Sun, song, words and juggling machetes

6 May

 

Jason Maverick, Swindon Festival of Literature 2013

Jason Maverick, Swindon Festival of Literature 2013

The 20th Swindon Festival of Literature is underway and in spectacular style! A perfect morning at Lawn Woods saw Festival Director Matt Holland crack open a bottle of champagne to celebrate the beginning of the third decade of Swindon’s number one arts event. Recent years have brought as many shivers as smiles to the Dawn Chorus, but today early rising festival-goers were treated to blue skies, golden sun and a very early taste of what this years festival has to offer. Swindon Scratch Choir’ s Sun Arise Singers softly sang the sun up at 5.30am as Jake the Juggler and bagpipe man Danny serenaded the large crowd. Folically challenged poet Jason Maverick started proceedings proper with verse, mime, juggling, plenty of audience participation and a poem about turning into his Dad (but not his Mum).  Music Alive brought strings and haunting sounds to the woods and Storyteller Chris Park told a tale of thanks before human statue Andria Walton shared Shakespeare with us.
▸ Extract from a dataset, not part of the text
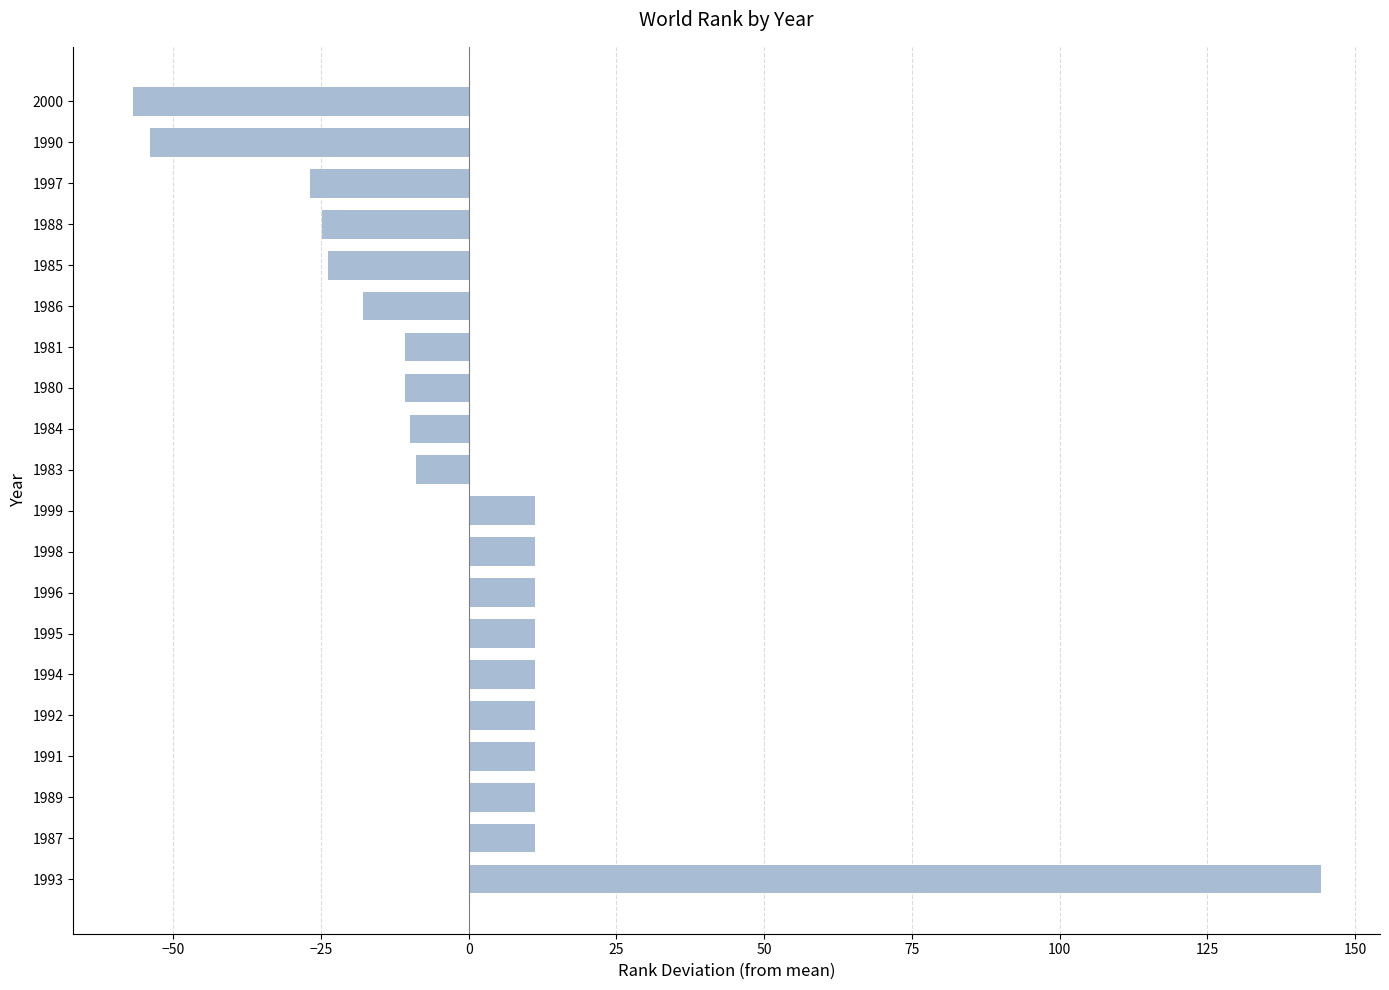

Which category has the highest value across all series?

1993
Poetry annual Domestic Cherry 3 was also launched by its fragrant founder Mabel Watson.  A madcap finale saw Marky Jay build a two man human pyramid to juggle machetes from the top of, sadly for Marky one half of the pyramid was the notoriously unreliable Barry Dicks of the aforementioned Domestic Cherry, causing an event which had started so beautifully to end as an ugly heap in front of a glorious sunset over Swindon.